Sun Country had 33 employees that acted as jacks-of-all-trades in
the early days. Flight attendants prepared meals and stocked beverages
while pilots updated manuals and assisted in catering. They were a
tight-knit bunch who loved putting in the required time to help their
company succeed. The fruits of their labor appeared in the first year,
producing profits after only six weeks and on-time performance of 98%.
The next few years brought success and colorful stories to Sun
Country. The airline took up residence in a hangar, flew to
destinations like Oslo, Norway, became a member of the Civil
Reserve Air Fleet and flew military charters to Saudi Arabia
and Bahrain. Sun Country enjoyed record earnings of $9.7 million in
1991, and the airline doubled its fleet and workforce.
Sun Country experienced the ups and downs that accompany both growth
and the airline industry over the next few years. On June 1, 1999 the
airline became a scheduled carrier. Although passenger loads were good,
the increased expenses that come with scheduled service were difficult
to cover. Price wars hurt the airline, and by 2000 Sun Country had lost
$62 million. The terrorist attacks of September 11, 2001 were yet
another blow to the airline. On December 8, 2001, Sun Country announced
it was ceasing scheduled operations and shut its doors completely a few
days later.
Shortly thereafter, both national and Twin Cities-based investors
banded together to form MN Airlines and purchased the Sun Country name
and assets while the old Sun Country remained in bankruptcy court.
After scheduled flights began in spring 2002, Sun Country began to
recapture the hearts of Minnesotans. The airline began flying to
core destinations such as Denver, Los Angeles and Orlando, and has
continued to grow, adding destinations including Washington, D.C. and
New York. Sun Country was also ranked as the third-best domestic
airline in Travel+Leisure’s 2006 World’s Best Awards.
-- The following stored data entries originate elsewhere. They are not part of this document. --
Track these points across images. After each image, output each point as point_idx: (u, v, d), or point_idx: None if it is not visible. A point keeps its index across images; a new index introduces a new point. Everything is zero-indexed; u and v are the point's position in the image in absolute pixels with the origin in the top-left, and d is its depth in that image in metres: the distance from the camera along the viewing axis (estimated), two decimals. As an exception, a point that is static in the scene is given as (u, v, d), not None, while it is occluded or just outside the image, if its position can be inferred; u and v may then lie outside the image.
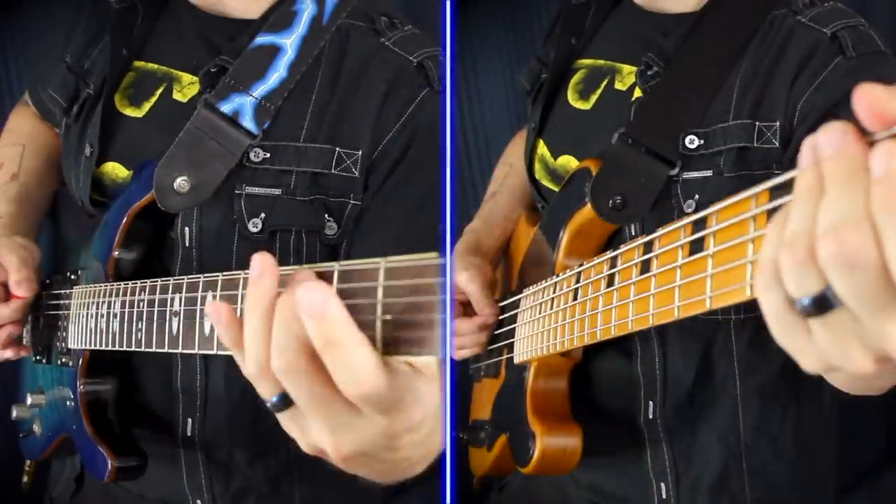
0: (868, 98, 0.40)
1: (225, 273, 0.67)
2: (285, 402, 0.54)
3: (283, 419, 0.56)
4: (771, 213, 0.50)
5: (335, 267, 0.54)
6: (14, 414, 1.13)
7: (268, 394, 0.55)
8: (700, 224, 0.60)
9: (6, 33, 1.55)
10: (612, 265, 0.77)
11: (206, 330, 0.69)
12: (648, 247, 0.69)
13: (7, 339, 1.01)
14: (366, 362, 0.49)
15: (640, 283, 0.70)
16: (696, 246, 0.60)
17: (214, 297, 0.68)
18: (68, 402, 1.00)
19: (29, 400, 1.09)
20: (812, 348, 0.45)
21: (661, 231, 0.67)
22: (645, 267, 0.69)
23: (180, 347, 0.73)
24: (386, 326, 0.50)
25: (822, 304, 0.42)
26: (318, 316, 0.49)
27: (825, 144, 0.42)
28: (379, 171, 0.94)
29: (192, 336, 0.71)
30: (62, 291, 1.04)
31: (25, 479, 1.20)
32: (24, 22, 1.53)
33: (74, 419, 0.99)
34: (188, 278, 0.73)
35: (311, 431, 0.55)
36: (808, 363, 0.46)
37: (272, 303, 0.53)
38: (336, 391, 0.51)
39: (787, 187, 0.48)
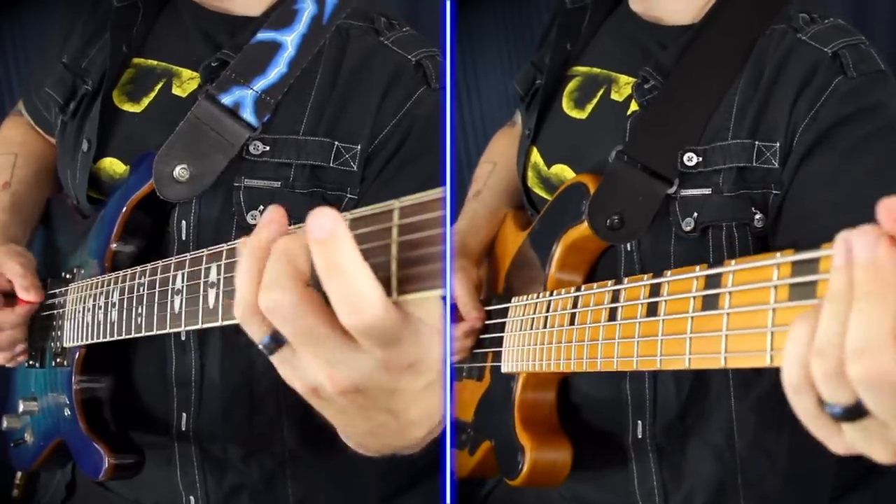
0: (891, 211, 0.43)
1: (229, 243, 0.67)
2: (276, 341, 0.53)
3: (276, 361, 0.55)
4: (794, 287, 0.52)
5: (347, 217, 0.53)
6: (4, 424, 1.10)
7: (258, 335, 0.54)
8: (714, 279, 0.60)
9: (6, 32, 1.55)
10: (615, 298, 0.76)
11: (210, 303, 0.68)
12: (656, 289, 0.69)
13: (13, 344, 1.01)
14: (368, 289, 0.48)
15: (646, 324, 0.70)
16: (710, 300, 0.61)
17: (219, 266, 0.67)
18: (62, 405, 0.98)
19: (21, 407, 1.06)
20: (841, 440, 0.50)
21: (671, 276, 0.67)
22: (652, 309, 0.69)
23: (183, 325, 0.72)
24: (401, 265, 0.49)
25: (853, 413, 0.47)
26: (324, 240, 0.48)
27: (860, 249, 0.44)
28: (376, 163, 0.94)
29: (195, 311, 0.70)
30: (56, 291, 1.03)
31: (16, 492, 1.17)
32: (24, 20, 1.53)
33: (69, 420, 0.97)
34: (190, 254, 0.72)
35: (304, 369, 0.53)
36: (837, 449, 0.51)
37: (270, 246, 0.52)
38: (330, 327, 0.50)
39: (811, 264, 0.51)
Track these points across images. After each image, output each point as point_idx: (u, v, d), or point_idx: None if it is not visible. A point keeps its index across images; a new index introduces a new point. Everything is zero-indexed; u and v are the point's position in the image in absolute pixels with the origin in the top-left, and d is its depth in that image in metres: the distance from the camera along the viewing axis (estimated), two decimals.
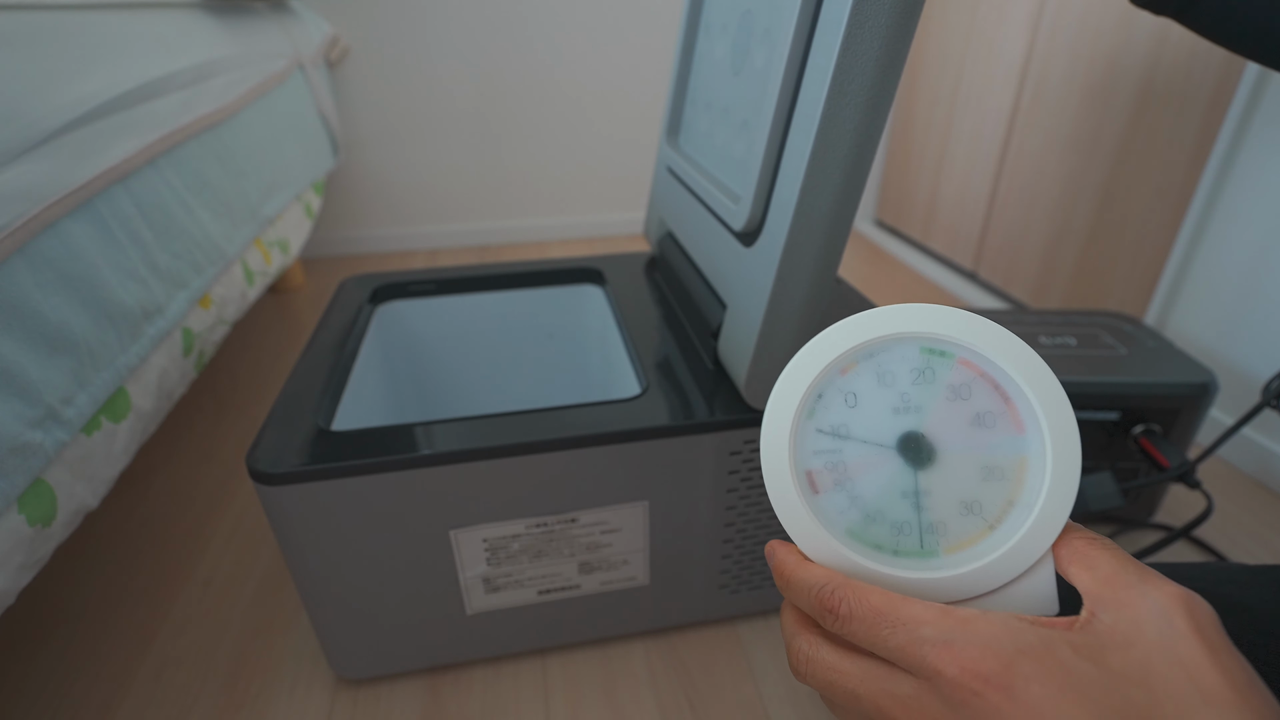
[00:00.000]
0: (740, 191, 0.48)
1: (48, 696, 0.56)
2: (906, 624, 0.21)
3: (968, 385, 0.25)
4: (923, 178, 1.46)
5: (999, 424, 0.25)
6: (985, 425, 0.25)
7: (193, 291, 0.66)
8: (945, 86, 1.35)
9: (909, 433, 0.26)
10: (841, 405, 0.26)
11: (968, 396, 0.25)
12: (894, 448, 0.26)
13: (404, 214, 1.56)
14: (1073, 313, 0.76)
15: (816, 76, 0.37)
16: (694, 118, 0.60)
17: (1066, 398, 0.24)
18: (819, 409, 0.26)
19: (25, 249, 0.45)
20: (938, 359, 0.26)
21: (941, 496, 0.25)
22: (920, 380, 0.26)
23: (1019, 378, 0.24)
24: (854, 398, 0.26)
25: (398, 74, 1.41)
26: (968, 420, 0.25)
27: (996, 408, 0.25)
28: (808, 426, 0.26)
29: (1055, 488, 0.24)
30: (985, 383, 0.25)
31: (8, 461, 0.41)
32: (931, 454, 0.25)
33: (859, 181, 0.39)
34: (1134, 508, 0.70)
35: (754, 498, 0.53)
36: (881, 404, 0.26)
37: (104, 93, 0.56)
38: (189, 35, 0.76)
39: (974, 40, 1.25)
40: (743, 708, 0.54)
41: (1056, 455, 0.24)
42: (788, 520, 0.26)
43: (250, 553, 0.70)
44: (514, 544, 0.50)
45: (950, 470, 0.25)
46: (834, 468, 0.26)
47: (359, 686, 0.56)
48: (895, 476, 0.26)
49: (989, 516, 0.25)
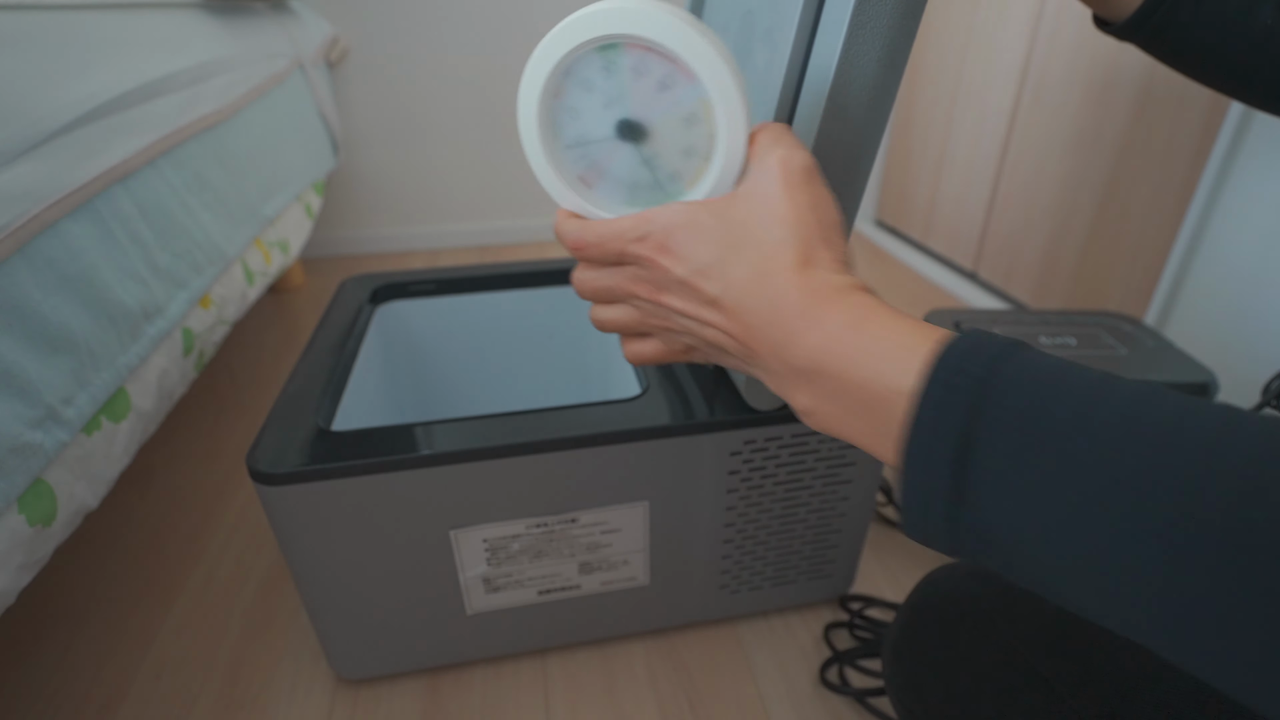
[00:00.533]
0: None
1: (48, 696, 0.56)
2: (619, 235, 0.31)
3: (642, 63, 0.31)
4: (923, 178, 1.46)
5: (677, 82, 0.31)
6: (668, 86, 0.31)
7: (193, 291, 0.66)
8: (945, 87, 1.35)
9: (620, 120, 0.33)
10: (570, 120, 0.33)
11: (646, 72, 0.31)
12: (616, 136, 0.33)
13: (404, 214, 1.56)
14: (1073, 313, 0.76)
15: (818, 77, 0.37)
16: None
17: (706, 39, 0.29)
18: (559, 131, 0.34)
19: (26, 249, 0.45)
20: (612, 53, 0.31)
21: (665, 153, 0.33)
22: (609, 75, 0.32)
23: (669, 41, 0.30)
24: (575, 111, 0.33)
25: (398, 74, 1.41)
26: (655, 89, 0.32)
27: (669, 70, 0.31)
28: (557, 148, 0.34)
29: (729, 108, 0.30)
30: (652, 55, 0.31)
31: (8, 461, 0.41)
32: (641, 128, 0.33)
33: (860, 182, 0.39)
34: None
35: (754, 498, 0.53)
36: (595, 106, 0.33)
37: (104, 93, 0.56)
38: (189, 35, 0.76)
39: (974, 40, 1.26)
40: (742, 708, 0.54)
41: (719, 85, 0.30)
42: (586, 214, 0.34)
43: (250, 553, 0.70)
44: (514, 544, 0.50)
45: (661, 132, 0.32)
46: (591, 167, 0.34)
47: (359, 686, 0.56)
48: (629, 154, 0.33)
49: (702, 151, 0.32)
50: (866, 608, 0.61)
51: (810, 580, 0.60)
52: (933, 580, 0.41)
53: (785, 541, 0.56)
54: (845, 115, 0.37)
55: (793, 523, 0.55)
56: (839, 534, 0.57)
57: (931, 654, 0.38)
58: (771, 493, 0.53)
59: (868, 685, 0.56)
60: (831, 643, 0.58)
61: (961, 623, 0.38)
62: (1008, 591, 0.38)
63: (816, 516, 0.56)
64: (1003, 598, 0.37)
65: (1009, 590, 0.38)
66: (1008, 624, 0.36)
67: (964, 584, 0.39)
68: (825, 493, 0.54)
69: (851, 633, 0.59)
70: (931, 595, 0.40)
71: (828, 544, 0.58)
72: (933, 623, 0.39)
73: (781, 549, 0.57)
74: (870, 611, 0.62)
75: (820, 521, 0.56)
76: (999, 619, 0.37)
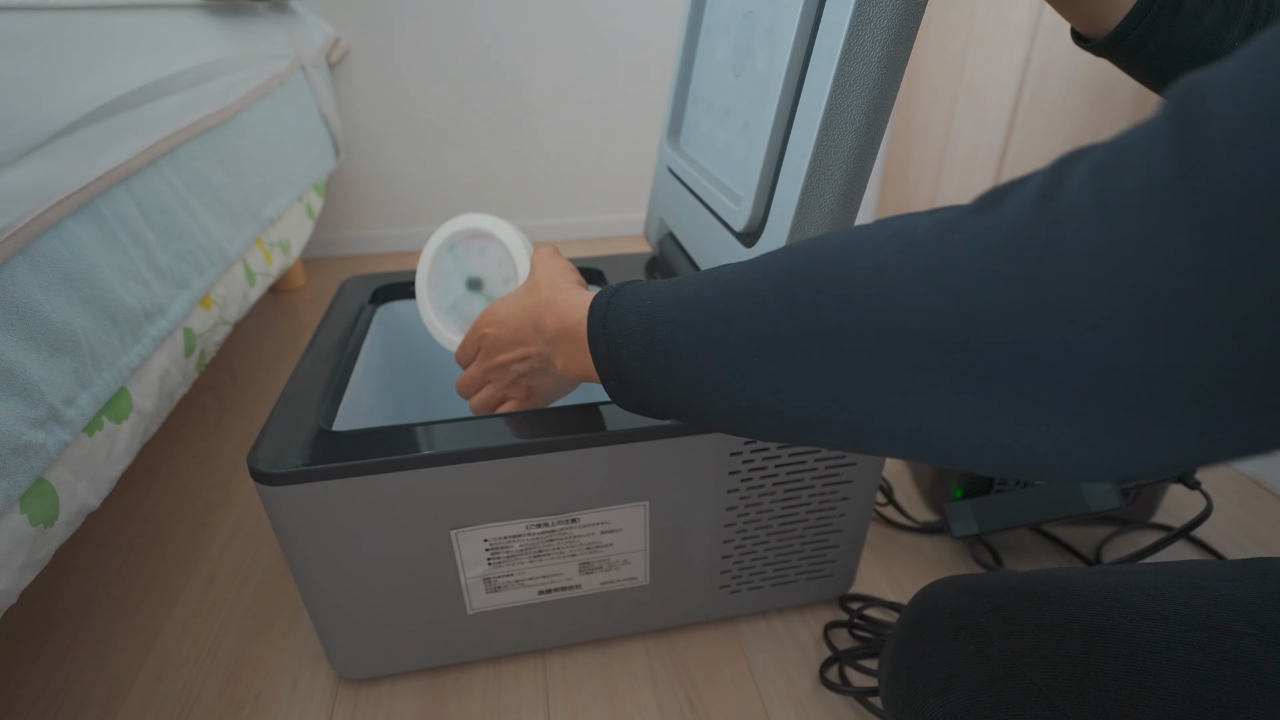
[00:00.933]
0: (741, 191, 0.48)
1: (50, 696, 0.56)
2: (472, 330, 0.49)
3: (469, 244, 0.58)
4: (923, 178, 1.46)
5: (488, 246, 0.57)
6: (485, 250, 0.57)
7: (194, 292, 0.66)
8: (946, 87, 1.35)
9: (467, 279, 0.58)
10: (443, 291, 0.59)
11: (471, 248, 0.58)
12: (468, 289, 0.59)
13: (405, 214, 1.56)
14: None
15: (819, 77, 0.37)
16: (695, 119, 0.60)
17: (491, 218, 0.56)
18: (439, 300, 0.59)
19: (28, 249, 0.45)
20: (455, 247, 0.58)
21: (495, 288, 0.58)
22: (455, 258, 0.58)
23: (476, 225, 0.56)
24: (444, 285, 0.59)
25: (398, 75, 1.41)
26: (479, 254, 0.57)
27: (482, 242, 0.57)
28: (441, 311, 0.60)
29: (516, 247, 0.56)
30: (473, 239, 0.57)
31: (10, 461, 0.41)
32: (479, 280, 0.58)
33: (861, 182, 0.39)
34: (1134, 508, 0.70)
35: (754, 498, 0.53)
36: (453, 276, 0.59)
37: (106, 94, 0.56)
38: (191, 37, 0.76)
39: (974, 41, 1.26)
40: (743, 708, 0.54)
41: (508, 237, 0.56)
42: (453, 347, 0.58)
43: (251, 553, 0.71)
44: (515, 544, 0.50)
45: (490, 277, 0.58)
46: (461, 317, 0.60)
47: (360, 686, 0.56)
48: (477, 298, 0.59)
49: (511, 275, 0.57)
50: (866, 607, 0.61)
51: (810, 580, 0.60)
52: (927, 595, 0.42)
53: (785, 541, 0.57)
54: (845, 116, 0.37)
55: (793, 523, 0.56)
56: (839, 534, 0.57)
57: (929, 673, 0.38)
58: (771, 493, 0.53)
59: (867, 685, 0.56)
60: (831, 642, 0.58)
61: (956, 638, 0.38)
62: (1001, 606, 0.38)
63: (816, 517, 0.56)
64: (997, 611, 0.38)
65: (1002, 604, 0.38)
66: (1003, 637, 0.36)
67: (958, 599, 0.40)
68: (825, 493, 0.54)
69: (851, 632, 0.59)
70: (927, 611, 0.41)
71: (828, 544, 0.58)
72: (929, 639, 0.39)
73: (782, 549, 0.57)
74: (870, 611, 0.62)
75: (820, 522, 0.56)
76: (994, 632, 0.37)
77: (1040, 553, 0.69)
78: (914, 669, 0.39)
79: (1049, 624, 0.36)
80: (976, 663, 0.36)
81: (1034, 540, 0.71)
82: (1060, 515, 0.61)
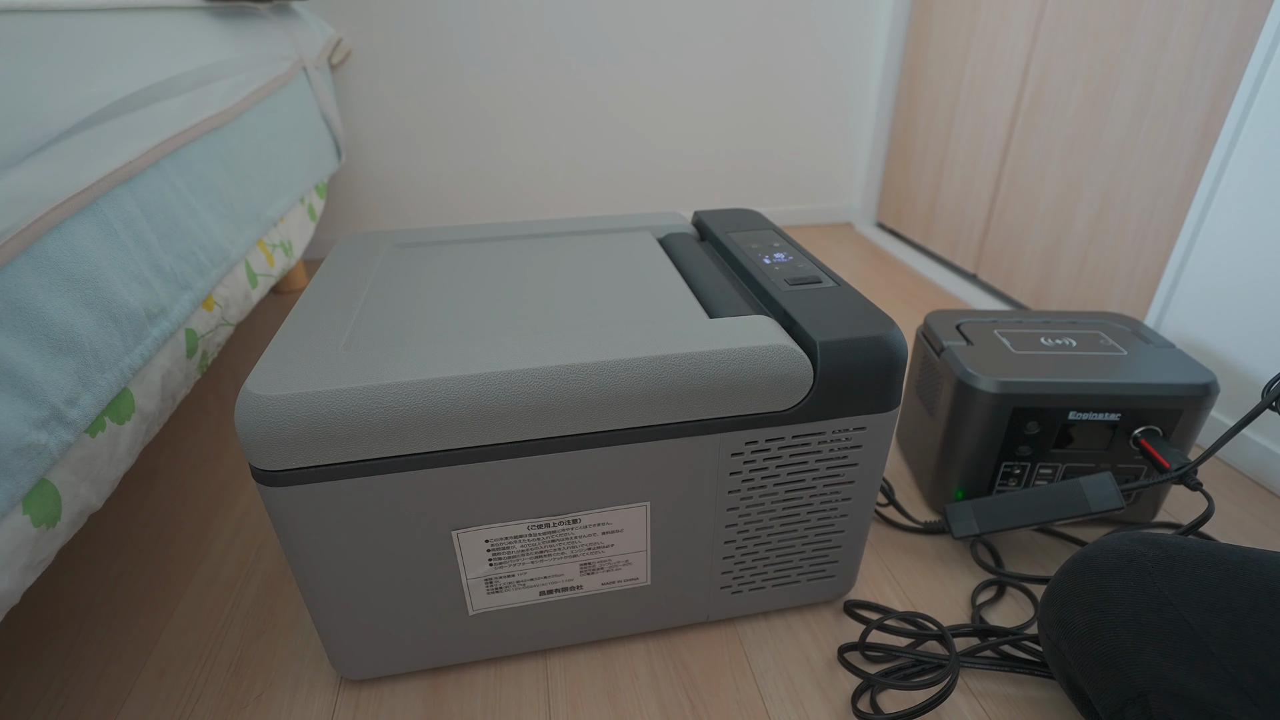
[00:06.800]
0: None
1: (52, 696, 0.56)
2: None
3: None
4: (923, 179, 1.46)
5: None
6: None
7: (196, 293, 0.66)
8: (946, 88, 1.36)
9: None
10: None
11: None
12: None
13: (406, 215, 1.57)
14: (1073, 314, 0.76)
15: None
16: None
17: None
18: None
19: (30, 251, 0.45)
20: None
21: None
22: None
23: None
24: None
25: (400, 76, 1.41)
26: None
27: None
28: None
29: None
30: None
31: (12, 462, 0.41)
32: None
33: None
34: (1135, 509, 0.70)
35: (755, 499, 0.53)
36: None
37: (108, 95, 0.56)
38: (193, 38, 0.76)
39: (975, 42, 1.26)
40: (744, 708, 0.54)
41: None
42: None
43: (253, 553, 0.71)
44: (516, 545, 0.50)
45: None
46: None
47: (361, 687, 0.57)
48: None
49: None
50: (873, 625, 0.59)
51: (812, 581, 0.60)
52: (1102, 540, 0.44)
53: (787, 542, 0.57)
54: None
55: (794, 523, 0.56)
56: (840, 534, 0.57)
57: (1084, 595, 0.41)
58: (773, 493, 0.53)
59: (901, 708, 0.54)
60: (852, 665, 0.56)
61: (1118, 571, 0.40)
62: (1173, 557, 0.40)
63: (818, 517, 0.56)
64: (1168, 560, 0.40)
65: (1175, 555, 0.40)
66: (1165, 580, 0.38)
67: (1130, 545, 0.42)
68: (826, 493, 0.55)
69: (863, 653, 0.58)
70: (1097, 549, 0.43)
71: (829, 545, 0.58)
72: (1091, 570, 0.42)
73: (783, 549, 0.57)
74: (873, 617, 0.62)
75: (821, 522, 0.56)
76: (1157, 574, 0.39)
77: (1041, 553, 0.69)
78: (1070, 591, 0.42)
79: (1217, 580, 0.37)
80: (1131, 593, 0.39)
81: (1035, 540, 0.71)
82: (1062, 516, 0.61)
As Sun Country grew, additional capital was needed for expansion. Two Twin
Cities firms, Petters Group Worldwide and Whitebox Advisors, joined together to
acquire the airline. The acquisition was finalized on October 31, 2006 and has
positive implications for the airline. Although expansion plans weren’t
detailed, the new owners stated that they plan on adding aircraft to the Sun
Country fleet to add depth to the current schedule in addition to new destinations.